Caution: Articles written for technical not grammatical accuracy, If poor grammar offends you proceed with caution ;-)
I have seen a rise in questions regarding vCAC 5.x and integration with XenDesktop. This article is not a step by step on how to configure integration with XenDesktop, but information on capabilities and use cases for integration.
Supported XenDesktop Versions:
- XenDesktop 4.0 (Only VMware Hypervisor and vCAC VDI agent must be installed on a 32-bit host.)
- XenDesktop 5.0 (SP1 (Supported on VMware and XenServer)
- XenDesktop 5.5 (Supported on VMware and XenServer)
To integrate with XenDesktop vCAC uses a VDI agent. The VDI agent communicates with the XenDesktop powershell API to interact with XenDesktop. The XenDesktop API in version 4.0 only works with 32-bit hosts and so vCAC requires a 32-bit host to run the XenDesktop API and the vCAC VDI Agent on. If you have all 64-bit then you will need to deploy a 32-bit host for integration. Version 5.0 SP1 and 5.5 do not have this limitation.
Things to be aware of
- The vCenter endpoint hostname that is configured in XenDesktop must match the vCenter endpoint hostnameconfigured in vCAC.

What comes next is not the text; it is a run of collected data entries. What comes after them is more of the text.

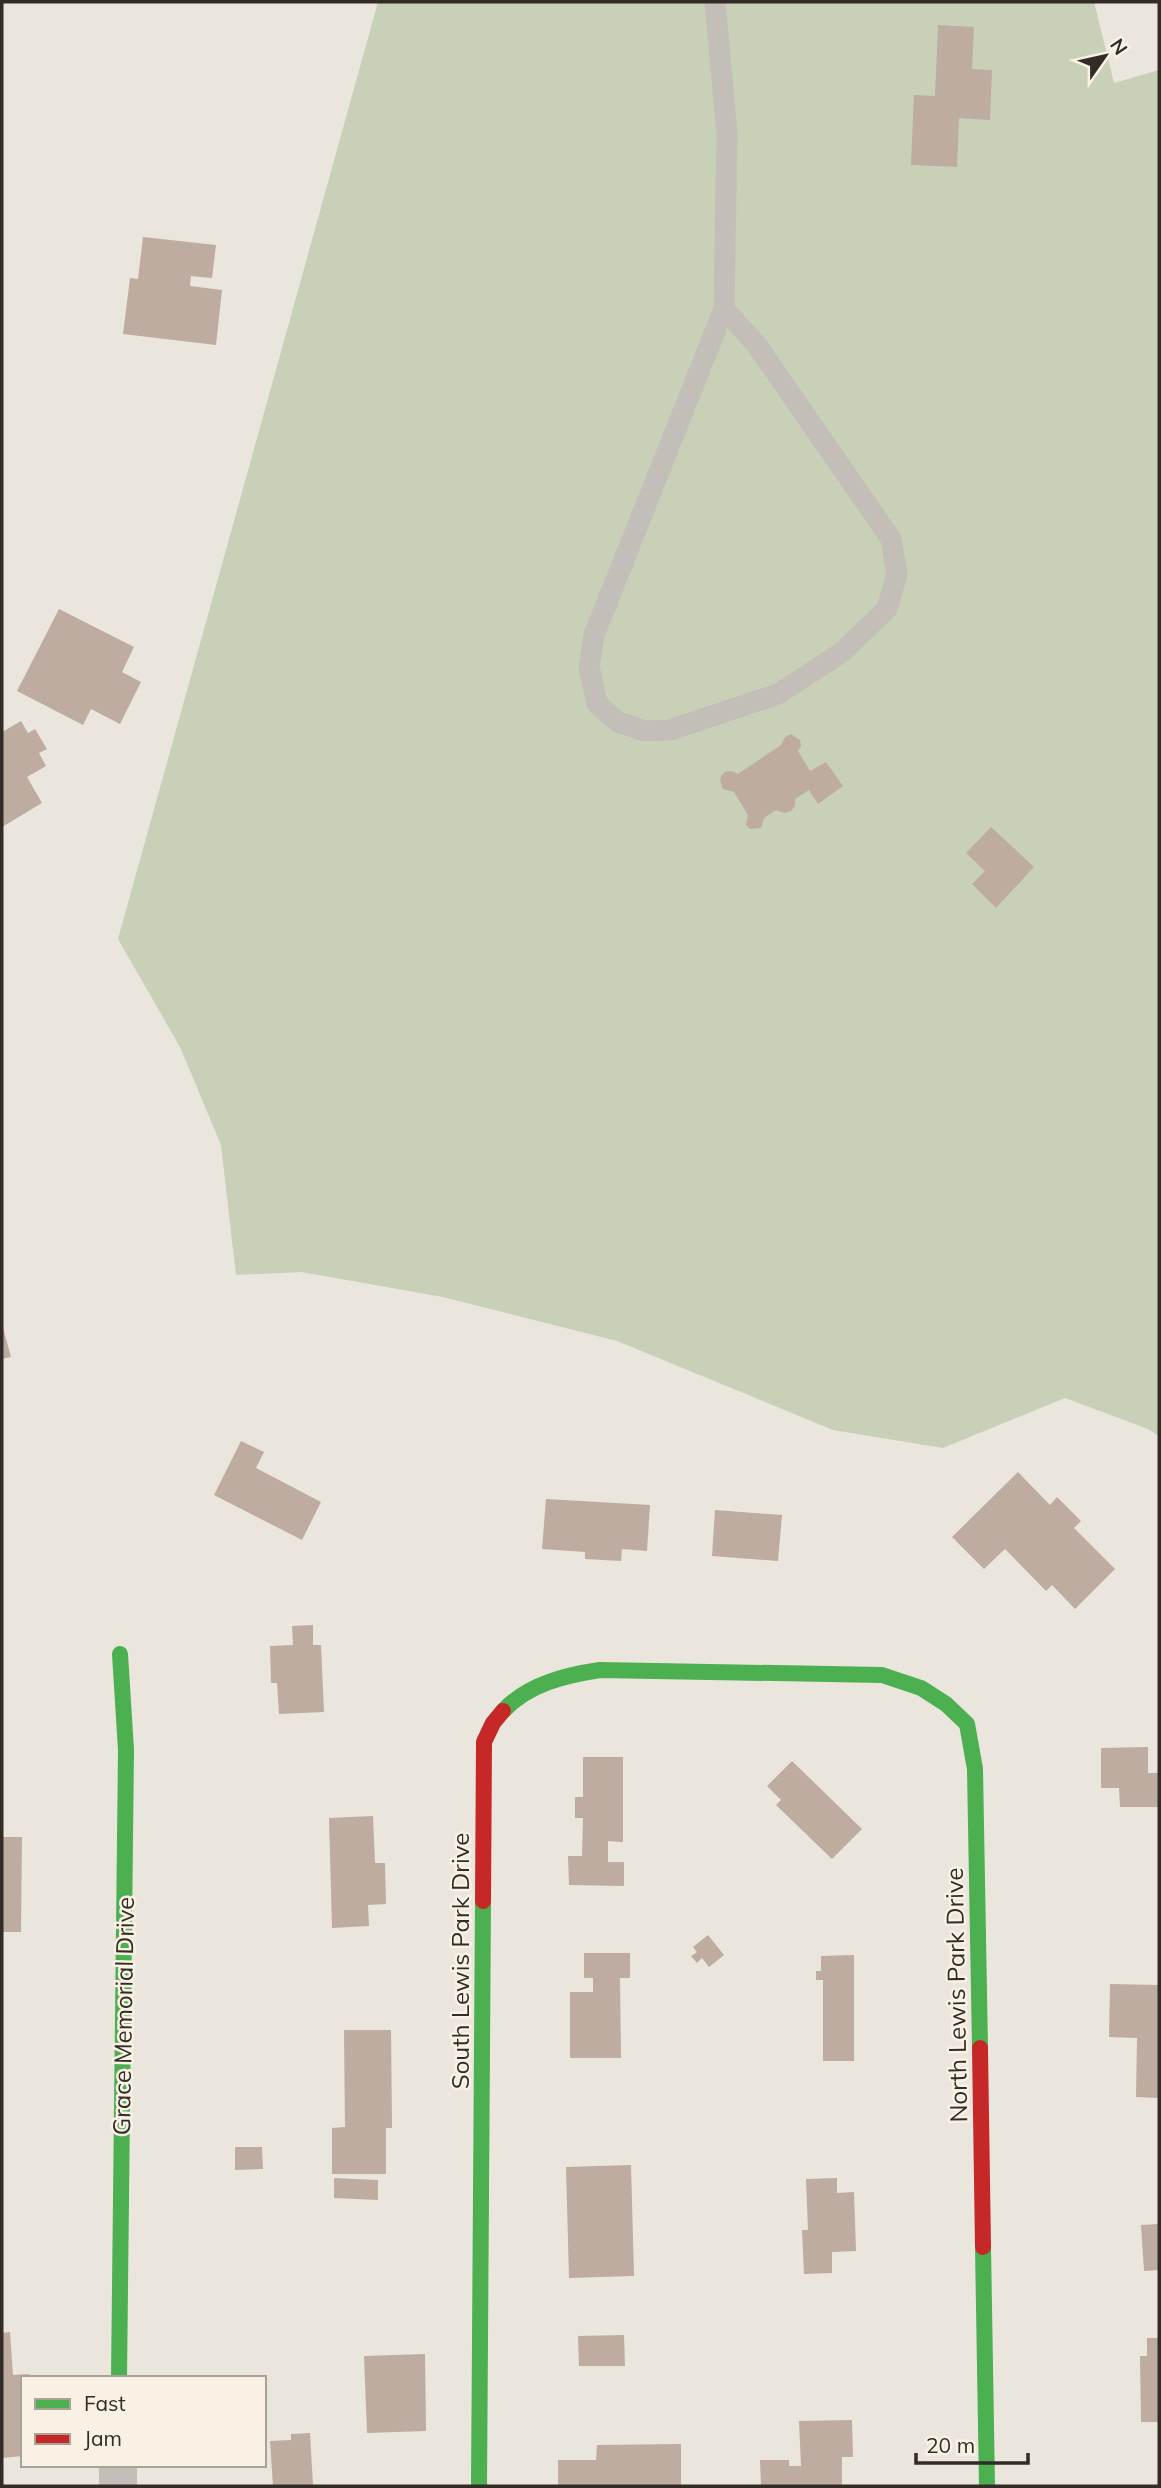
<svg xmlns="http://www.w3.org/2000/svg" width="1161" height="2488" viewBox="0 0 1161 2488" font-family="Mulish,sans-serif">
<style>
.green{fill:#c8d0b8}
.building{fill:#bdac9f}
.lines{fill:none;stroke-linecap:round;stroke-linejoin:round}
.lane{stroke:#c3beb7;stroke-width:21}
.street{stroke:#c3beb7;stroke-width:38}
.fast{stroke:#4caf50;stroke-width:16}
.jam{stroke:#c62828;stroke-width:16}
.labels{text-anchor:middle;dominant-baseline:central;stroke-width:5;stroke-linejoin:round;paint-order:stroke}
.street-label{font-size:24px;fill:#332c26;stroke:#f8f1e4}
</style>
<rect width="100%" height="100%" fill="#eae6de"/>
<path class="green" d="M378,2H1094L1114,83L1159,70V1436L1148,1429L1065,1398L943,1448L833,1430L617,1341L443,1297L301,1272L236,1275L221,1145L180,1047L118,939Z"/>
<path class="building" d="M938,25L974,27L972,69L992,70L990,120L959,118L957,167L911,165L914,95L935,96Z
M143,237L216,245L212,278L191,276L190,286L222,290L216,345L123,334L130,278L138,279Z
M59,609L134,647L122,672L141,682L120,724L91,709L83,725L17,691Z
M21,721L28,733L35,729L47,749L39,753L46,766L27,777L42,803L2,827V732Z
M791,734L800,740L801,746L798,751L810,771L826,762L843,786L818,804L809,790L795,799V806L791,811L784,813L776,810L764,818L761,828L750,829L746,825L748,815L734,792L723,789L720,781L721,776L725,772L731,771L738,774L781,745L785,737Z
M991,827L1034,867L996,908L972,884L985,871L966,853Z
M2,1324L11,1357L2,1359Z
M241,1441L264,1452L256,1468L321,1502L302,1540L214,1495Z
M1018,1472L1050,1505L1057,1497L1081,1521L1074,1528L1115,1569L1075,1609L1052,1585L1046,1591L1005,1549L984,1569L952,1537Z
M546,1499L650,1505L647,1551L622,1549L621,1561L585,1559V1552L542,1549Z
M715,1510L782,1515L778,1561L712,1556Z
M313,1625V1645H321L324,1712L279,1714L277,1683H271L270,1646L293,1645L292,1626Z
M1148,1747V1773H1159V1807H1120L1119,1788H1101V1748Z
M583,1757H623V1842L608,1841V1862H624V1886L569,1885L568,1856H582L583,1818H575V1797H583Z
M792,1761L862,1829L832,1859L776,1805L781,1800L767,1786Z
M373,1816L375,1863H385L386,1904L368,1905L369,1926L332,1928L329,1818Z
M2,1837H22L21,1932H2Z
M708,1935L724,1955L709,1967L702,1958L697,1963L691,1956L697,1952L693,1947Z
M584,1953H630V1978H620L621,2058H570V1992H593V1978H584Z
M854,1955V2061H823V1980H816V1971H821V1956Z
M1110,1984L1159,1985V2098L1136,2097L1137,2038L1109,2037Z
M344,2030H391L392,2128H386V2174H332V2128L345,2127Z
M235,2147H262L263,2169L235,2170Z
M631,2165L634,2276L569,2278L566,2167Z
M334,2178L378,2180V2200L334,2198Z
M837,2178V2193L854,2192L856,2251L832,2252V2273L804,2274L802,2230H808L806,2179Z
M1159,2224V2270L1144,2271L1141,2225Z
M10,2332L13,2375L29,2374L30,2378H23V2456L2,2458V2333Z
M624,2335L625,2366H579L578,2336Z
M1147,2338H1159V2422H1141L1140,2356H1147Z
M425,2354L426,2431L367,2433L364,2356Z
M852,2420L853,2457H842V2486H761L760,2460H789V2466H801L799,2421Z
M310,2433L313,2486H273L270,2441L291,2440V2434Z
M681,2444V2486H558V2460H596L597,2445Z"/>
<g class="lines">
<path class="lane" d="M715,2L727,134L724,309L594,635L589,667L597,704L618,722L645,731L670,730L778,694L841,653L887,609L897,574L891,539L756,344L724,309"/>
<path class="street" d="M118,2486V2465"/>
<path class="fast" d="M503,1711C528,1684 566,1675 600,1670L882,1675L921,1688L946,1704L967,1724L975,1769L980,2048
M983,2247L987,2486
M119,2378L126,1750L120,1654
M479,2486L483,1901"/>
<path class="jam" d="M483,1901L484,1742L493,1723L503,1711
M980,2048L983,2247"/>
</g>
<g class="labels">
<g class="street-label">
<text transform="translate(460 1961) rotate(-90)">South Lewis Park Drive</text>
<text transform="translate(956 1995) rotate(-91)">North Lewis Park Drive</text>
<text transform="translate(123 2016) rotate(-89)">Grace Memorial Drive</text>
</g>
</g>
<rect width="1161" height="2488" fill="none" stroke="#332c26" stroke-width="7"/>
<rect x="21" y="2376" width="245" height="91" fill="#f8f1e4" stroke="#a9a298" stroke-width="2"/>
<rect x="35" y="2399" width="35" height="10" fill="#4caf50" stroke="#a9a298" stroke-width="2"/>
<text x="84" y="2411" font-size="21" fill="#332c26">Fast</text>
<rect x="35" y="2434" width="35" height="10" fill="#c62828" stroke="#a9a298" stroke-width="2"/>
<text x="84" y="2446" font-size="21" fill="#332c26">Jam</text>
<g transform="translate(1105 56) rotate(56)" stroke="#f8f1e4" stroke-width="5" paint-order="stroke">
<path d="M0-5L12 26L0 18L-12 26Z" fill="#332c26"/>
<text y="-10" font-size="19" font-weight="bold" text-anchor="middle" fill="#332c26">N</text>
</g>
<path d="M916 2453v10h112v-10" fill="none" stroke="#332c26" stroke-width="3.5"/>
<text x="926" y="2453" font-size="21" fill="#332c26" stroke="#f8f1e4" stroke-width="5" paint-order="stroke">20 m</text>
</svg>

- If you have multiple XenDesktop Servers located in different datacenters that are connected to different vCenter servers you will need to have all the vCenter servers setup in vCAC as endpoints.
- Groups who have access to desktop blueprints for Virtual Desktops that will be registered to a XenDesktop broker, need to have a reservation against the appropriate compute resource that corresponds to the environment in which they will be created.
If we look at a single datacenter with one vSphere cluster and a XenDesktop Broker. A group within vCAC will have a reservation against the cluster that is configured within XenDesk to host the virtual desktop instance. If we now look at two datacetners each with a seperate XenDesktop instance. A group that needs to register a virtual desktop against both XenDesktop servers will need a reservation against both vSphere Clusters.
Key benefits to using vCAC with XenDesktop
- vCAC allows you to put leases on deployed desktops. If you need assign someone a desktop for 30 days, at the end of the 30days it will be destroyed and not left hanging around.
- vCAC allows you to invoke approvals for desktop requests as well as limit the total number of desktops a user can have.
- vCAC can help you put policy’s around who can have what type of desktop including the resources assigned to the desktop.
- vCAC automates the deployment of the desktop, thick or thin into the appropriate virtual environment based on the desktop that is requested and the group of the user that requested it. This includes the network the desktop is to be placed on.
- vCAC automates the registration of the desktop as well as assigning the user to the desktop in the XenDesktop Broker.
The true benefit of using vCAC with XenDesktop is vCAC’s ability to fully automate the management of the virtual desktops in the environment. vCAC can leverage policy to first determine which Desktop images a user should be able to select and then again using policy determine where it can be placed for that particular user. Through the use of blueprints you can configure lease policies, number of allowed desktops, approval policies, resource thresholds, as well as give users the ability to perform management tasks on their desktops if you choose. Management tasks would include power on, power off, reboot, and others.
vCAC allows you to present only the appropriate desktop for specific groups. An example would be providing the development blueprints that were built specifically for development and finance with desktops specific to finance. To take it a step further you may only want finance desktops to be provisioned into a special sox compliant environment and only want dev desktops placed in a development environment that has all the other development resources the developers need.
These are some of the basic out of the box use cases. With a little customization you can do some pretty cool stuff like provision a desktop on the fly when an employee from out of town badges into the office. Or use the HR system to look up where a remote worker resides, then compare that to the available datacenters and determine the best location to place their VM. If you have a large scale XenDesktop deployment you are surely familiar with the challenges of scale in determining what a user needs and where there desktop should be placed.
Hi
Any roadmap regarding support for XenDesktop 7?
If I understand correctly you support today XenDesktop 5.5, correct?
kind regards
yvan
My apologies, but I cannot publicly comment on road map questions. You should check on vmware.com or speak with your account team and ask for a roadmap session.
Hi, some guide about the full process install for XenDesktop 7 could be great. The documentation are not clear about how configure the endpoint in vRA.